Plaintiff-appellants Marianne Engblom and Charles Palmer were corrections officers at Mid-Orange Correctional Facility in Warwick, New York. Engblom and Palmer lived in the Upper Staff Building—a residence for staff located about a quarter-mile (0.25 mi) from the prison. The tenancy was regulated by the Department of Corrections, and tenants were required to pay non-tax-deductible rent, provide their own furnishings, and were entitled to repairs and maintenance "following normal 'landlord-tenant responsibilities and practices". During the strike, New York Governor Hugh Carey activated the National Guard to maintain the prisons. The Guard arrived at Mid-Orange on April 19, 1979, and reached a total force of 260. These Guardsmen were housed in the school and administrative buildings before April 25, at which point the striking officer-tenants were evicted and Guardsmen stationed in those rooms. Both Engblom and Palmer were evicted in this manner. (Note: Plaintiffs and defendants agree that Palmer both participated in the strike and had his room quarter National Guardsmen. Engblom testifies that she did not participate in the strike and that her room was occupied by Guardsmen, but the defendants dispute both points.)

The strike ended May 5, 1979. Engblom and Palmer subsequently filed suit in the United States District Court for the Southern District of New York against the state of New York and its governor, Hugh Carey. Petitioners asserted violation of the Due Process Clause of the Fourteenth Amendment, and violation of the Third Amendment.

=== District Court ===

The District Court ruled in favor of the defendants and dismissed the suit. Petitioners then appealed to the Court of Appeals for the Second Circuit.

== Decision ==
Rendered on May 3, 1982, the decision was written for the court by Judge Walter R. Mansfield. It began by affirming the District Court's dismissal of the Due Process claim. It then turned to petitioners' Third Amendment claim.

Because of the lack of any prior Third Amendment jurisprudence, this decision established three important holdings not previously articulated: (1) that the National Guardsmen qualify as soldiers under the Third Amendment; (2) that the Third Amendment applies to state as well as federal authorities, i.e., is incorporated against the states; and (3), that the protection of the Third Amendment extends beyond homeowners, that is, those only with a fee simple arrangement, but includes anyone who, within their residence, has a legal expectation of privacy and a legal right to exclude others from entering into the premises. The majority held that the correctional officers' occupancy in the rooms was covered under the legal rules of "tenancy" and was therefore protected under the Third Amendment.

The case was remanded to District Court where it was decided in the defendants' favor, due to the principle that, as agents of the state, the defendants were covered by a qualified immunity unless they knowingly acted illegally.
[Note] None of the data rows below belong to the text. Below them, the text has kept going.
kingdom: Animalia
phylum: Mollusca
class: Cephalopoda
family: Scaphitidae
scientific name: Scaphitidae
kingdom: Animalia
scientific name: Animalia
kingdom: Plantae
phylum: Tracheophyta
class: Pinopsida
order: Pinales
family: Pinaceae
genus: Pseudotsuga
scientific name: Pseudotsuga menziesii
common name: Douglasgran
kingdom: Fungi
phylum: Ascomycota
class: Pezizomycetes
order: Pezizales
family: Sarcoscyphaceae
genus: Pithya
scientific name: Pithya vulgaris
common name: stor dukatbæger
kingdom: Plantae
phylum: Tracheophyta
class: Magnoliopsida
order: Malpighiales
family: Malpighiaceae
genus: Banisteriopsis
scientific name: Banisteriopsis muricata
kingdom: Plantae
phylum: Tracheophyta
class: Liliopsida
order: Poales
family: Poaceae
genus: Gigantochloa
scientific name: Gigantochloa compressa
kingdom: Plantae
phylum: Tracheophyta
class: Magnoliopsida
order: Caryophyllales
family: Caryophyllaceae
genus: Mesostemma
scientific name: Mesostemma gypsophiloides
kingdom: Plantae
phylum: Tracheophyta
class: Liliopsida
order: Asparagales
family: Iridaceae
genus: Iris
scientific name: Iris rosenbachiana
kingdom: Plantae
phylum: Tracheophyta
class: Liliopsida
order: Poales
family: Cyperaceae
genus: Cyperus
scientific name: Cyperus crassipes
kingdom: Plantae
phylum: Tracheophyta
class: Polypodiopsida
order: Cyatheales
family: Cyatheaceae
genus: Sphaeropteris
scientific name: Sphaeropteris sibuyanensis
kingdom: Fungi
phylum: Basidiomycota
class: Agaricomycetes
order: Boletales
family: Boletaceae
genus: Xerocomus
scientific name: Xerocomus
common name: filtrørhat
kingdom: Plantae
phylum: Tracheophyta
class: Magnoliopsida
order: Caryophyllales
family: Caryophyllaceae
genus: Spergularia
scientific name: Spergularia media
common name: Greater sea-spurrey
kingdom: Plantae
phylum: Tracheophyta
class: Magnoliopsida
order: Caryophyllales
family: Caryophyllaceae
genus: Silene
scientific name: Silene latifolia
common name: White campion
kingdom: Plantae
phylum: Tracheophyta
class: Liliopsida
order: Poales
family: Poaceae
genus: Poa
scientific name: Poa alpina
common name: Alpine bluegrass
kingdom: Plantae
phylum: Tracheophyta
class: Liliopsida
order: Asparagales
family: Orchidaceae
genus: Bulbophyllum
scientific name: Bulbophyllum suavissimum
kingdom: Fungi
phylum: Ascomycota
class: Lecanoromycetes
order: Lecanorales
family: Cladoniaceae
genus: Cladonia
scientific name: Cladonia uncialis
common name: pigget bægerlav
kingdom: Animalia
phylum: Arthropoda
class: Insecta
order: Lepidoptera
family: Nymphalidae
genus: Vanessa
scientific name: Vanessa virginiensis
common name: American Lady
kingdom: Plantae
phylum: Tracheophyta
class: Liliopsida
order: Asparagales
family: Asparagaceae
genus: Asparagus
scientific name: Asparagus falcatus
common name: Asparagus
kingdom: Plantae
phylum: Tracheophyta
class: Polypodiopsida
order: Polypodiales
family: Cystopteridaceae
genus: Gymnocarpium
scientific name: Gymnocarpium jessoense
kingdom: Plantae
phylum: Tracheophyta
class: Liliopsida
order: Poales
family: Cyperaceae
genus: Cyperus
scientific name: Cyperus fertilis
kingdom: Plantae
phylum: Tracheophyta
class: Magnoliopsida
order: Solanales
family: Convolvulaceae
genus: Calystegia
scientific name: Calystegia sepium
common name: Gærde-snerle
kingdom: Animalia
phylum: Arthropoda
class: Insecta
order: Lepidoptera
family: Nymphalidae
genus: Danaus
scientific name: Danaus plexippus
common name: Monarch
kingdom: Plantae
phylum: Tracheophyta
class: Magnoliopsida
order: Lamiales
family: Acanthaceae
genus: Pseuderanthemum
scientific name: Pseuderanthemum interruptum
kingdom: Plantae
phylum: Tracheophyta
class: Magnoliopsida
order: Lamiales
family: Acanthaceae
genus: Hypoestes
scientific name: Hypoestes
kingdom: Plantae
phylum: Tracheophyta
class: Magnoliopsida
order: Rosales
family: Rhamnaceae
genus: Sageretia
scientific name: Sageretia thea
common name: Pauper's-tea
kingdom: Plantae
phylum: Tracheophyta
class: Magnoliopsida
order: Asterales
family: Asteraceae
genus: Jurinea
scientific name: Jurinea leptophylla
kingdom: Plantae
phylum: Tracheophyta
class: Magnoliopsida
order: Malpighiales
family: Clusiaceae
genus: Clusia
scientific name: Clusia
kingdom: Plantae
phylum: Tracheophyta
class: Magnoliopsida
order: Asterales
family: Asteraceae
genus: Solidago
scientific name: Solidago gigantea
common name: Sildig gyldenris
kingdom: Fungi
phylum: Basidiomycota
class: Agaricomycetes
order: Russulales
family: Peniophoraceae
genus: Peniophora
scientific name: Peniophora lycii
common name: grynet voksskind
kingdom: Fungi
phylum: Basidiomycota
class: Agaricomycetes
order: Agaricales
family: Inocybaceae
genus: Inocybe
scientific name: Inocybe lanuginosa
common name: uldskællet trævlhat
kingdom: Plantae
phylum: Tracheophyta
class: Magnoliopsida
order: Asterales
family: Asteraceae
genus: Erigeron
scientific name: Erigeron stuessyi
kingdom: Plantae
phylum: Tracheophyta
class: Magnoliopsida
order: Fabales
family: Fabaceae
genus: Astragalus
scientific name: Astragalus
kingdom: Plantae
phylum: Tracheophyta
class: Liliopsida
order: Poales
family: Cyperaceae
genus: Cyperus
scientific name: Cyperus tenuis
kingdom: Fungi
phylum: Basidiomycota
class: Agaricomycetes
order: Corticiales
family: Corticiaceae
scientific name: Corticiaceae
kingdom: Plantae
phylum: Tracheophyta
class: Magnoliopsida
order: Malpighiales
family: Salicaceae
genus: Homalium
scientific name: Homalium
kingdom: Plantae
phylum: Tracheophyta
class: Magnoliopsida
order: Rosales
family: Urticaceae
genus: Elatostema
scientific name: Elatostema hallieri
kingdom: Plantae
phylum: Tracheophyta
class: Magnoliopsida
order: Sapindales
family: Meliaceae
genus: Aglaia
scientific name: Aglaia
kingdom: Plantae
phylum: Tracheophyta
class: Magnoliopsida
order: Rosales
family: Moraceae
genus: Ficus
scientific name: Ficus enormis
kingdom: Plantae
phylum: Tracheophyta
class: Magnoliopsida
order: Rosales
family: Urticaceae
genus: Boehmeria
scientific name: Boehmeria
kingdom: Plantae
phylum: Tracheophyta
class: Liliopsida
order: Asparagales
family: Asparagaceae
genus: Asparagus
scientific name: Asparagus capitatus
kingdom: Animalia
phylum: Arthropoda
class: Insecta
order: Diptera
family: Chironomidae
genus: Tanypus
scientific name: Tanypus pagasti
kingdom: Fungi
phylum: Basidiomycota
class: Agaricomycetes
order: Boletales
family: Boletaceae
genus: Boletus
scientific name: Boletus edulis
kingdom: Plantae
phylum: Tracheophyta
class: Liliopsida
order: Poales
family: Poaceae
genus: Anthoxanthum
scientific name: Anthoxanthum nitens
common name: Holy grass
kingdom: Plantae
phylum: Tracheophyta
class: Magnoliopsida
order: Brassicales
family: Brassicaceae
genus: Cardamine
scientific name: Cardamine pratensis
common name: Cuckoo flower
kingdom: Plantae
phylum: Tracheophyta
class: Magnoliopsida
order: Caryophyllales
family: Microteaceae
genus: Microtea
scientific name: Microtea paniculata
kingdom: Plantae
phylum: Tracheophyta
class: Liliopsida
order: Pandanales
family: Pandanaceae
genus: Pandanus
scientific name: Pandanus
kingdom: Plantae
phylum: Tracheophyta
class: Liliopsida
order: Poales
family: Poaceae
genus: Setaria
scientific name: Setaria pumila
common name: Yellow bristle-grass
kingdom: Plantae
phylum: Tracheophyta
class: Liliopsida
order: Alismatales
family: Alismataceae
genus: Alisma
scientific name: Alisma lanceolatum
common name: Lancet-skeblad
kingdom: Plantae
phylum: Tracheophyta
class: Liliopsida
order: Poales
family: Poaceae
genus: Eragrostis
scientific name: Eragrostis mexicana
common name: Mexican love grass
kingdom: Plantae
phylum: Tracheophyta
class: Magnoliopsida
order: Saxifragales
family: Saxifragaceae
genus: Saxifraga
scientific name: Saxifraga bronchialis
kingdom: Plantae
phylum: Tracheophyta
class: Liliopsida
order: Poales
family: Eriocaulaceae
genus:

In the absence of any previous precedent on this issue, the standard of knowing illegality was not met.

Concurring in part and dissenting in part, Judge Irving R. Kaufman maintained that the officers' occupancy was covered under the lesser protection of employee housing and that the special circumstances of residency in prison grounds superseded Third Amendment protection. Kaufman deemed the application of the Third Amendment to be "far-fetched".